> WHAT IS REQUIRED
Without the pictures, set down every record below exactly as it reads.
↓
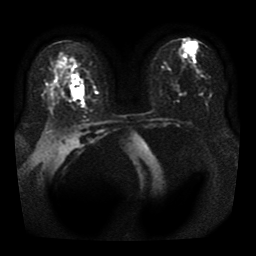
Breast MRI, one axial slice. Slice 20 of 41 in the series (ordered by position). Diffusion-weighted series; image 2 of 4 stored at this slice position (different b-values; order by instance number). 1.5 T. 5 mm slice thickness. 256 × 256 image matrix, field of view 330 × 330 mm. Female patient.
Structures marked on this image (manually delineated by an expert):
- tumour on diffusion-weighted imaging: bounding box (x1, y1, x2, y2) in pixels: (70, 80, 85, 98)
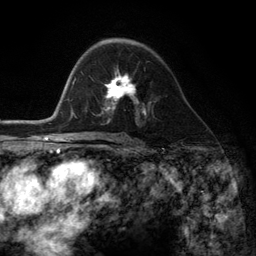
Breast MRI (dynamic contrast-enhanced), one axial slice; position 73 of 134 along the scan axis; cropped to one breast; dynamic contrast-enhanced series, time point 2 of 6 at this slice position (early post-contrast); 3 T; TE 2.8 ms, TR 7.3 ms; 1.2 mm slice thickness; 256 × 256 image matrix, field of view 180 × 180 mm. Female patient.
Annotated regions visible in this slice (semi-automatically segmented with operator editing):
- enhancing-tissue mask used for the functional tumour volume (all voxels passing the contrast-enhancement thresholds inside the analysis volume; usually the tumour): bounding box <101,69,145,116> (left, top, right, bottom; pixels)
↑
> WRITTEN RESPONSE
Breast MRI, one axial slice. Slice 20 of 41 in the series (ordered by position). Diffusion-weighted series; image 2 of 4 stored at this slice position (different b-values; order by instance number). 1.5 T. 5 mm slice thickness. 256 × 256 image matrix, field of view 330 × 330 mm. Female patient.
Structures marked on this image (manually delineated by an expert):
- tumour on diffusion-weighted imaging: bounding box (x1, y1, x2, y2) in pixels: (70, 80, 85, 98)
Breast MRI (dynamic contrast-enhanced), one axial slice; position 73 of 134 along the scan axis; cropped to one breast; dynamic contrast-enhanced series, time point 2 of 6 at this slice position (early post-contrast); 3 T; TE 2.8 ms, TR 7.3 ms; 1.2 mm slice thickness; 256 × 256 image matrix, field of view 180 × 180 mm. Female patient.
Annotated regions visible in this slice (semi-automatically segmented with operator editing):
- enhancing-tissue mask used for the functional tumour volume (all voxels passing the contrast-enhancement thresholds inside the analysis volume; usually the tumour): bounding box <101,69,145,116> (left, top, right, bottom; pixels)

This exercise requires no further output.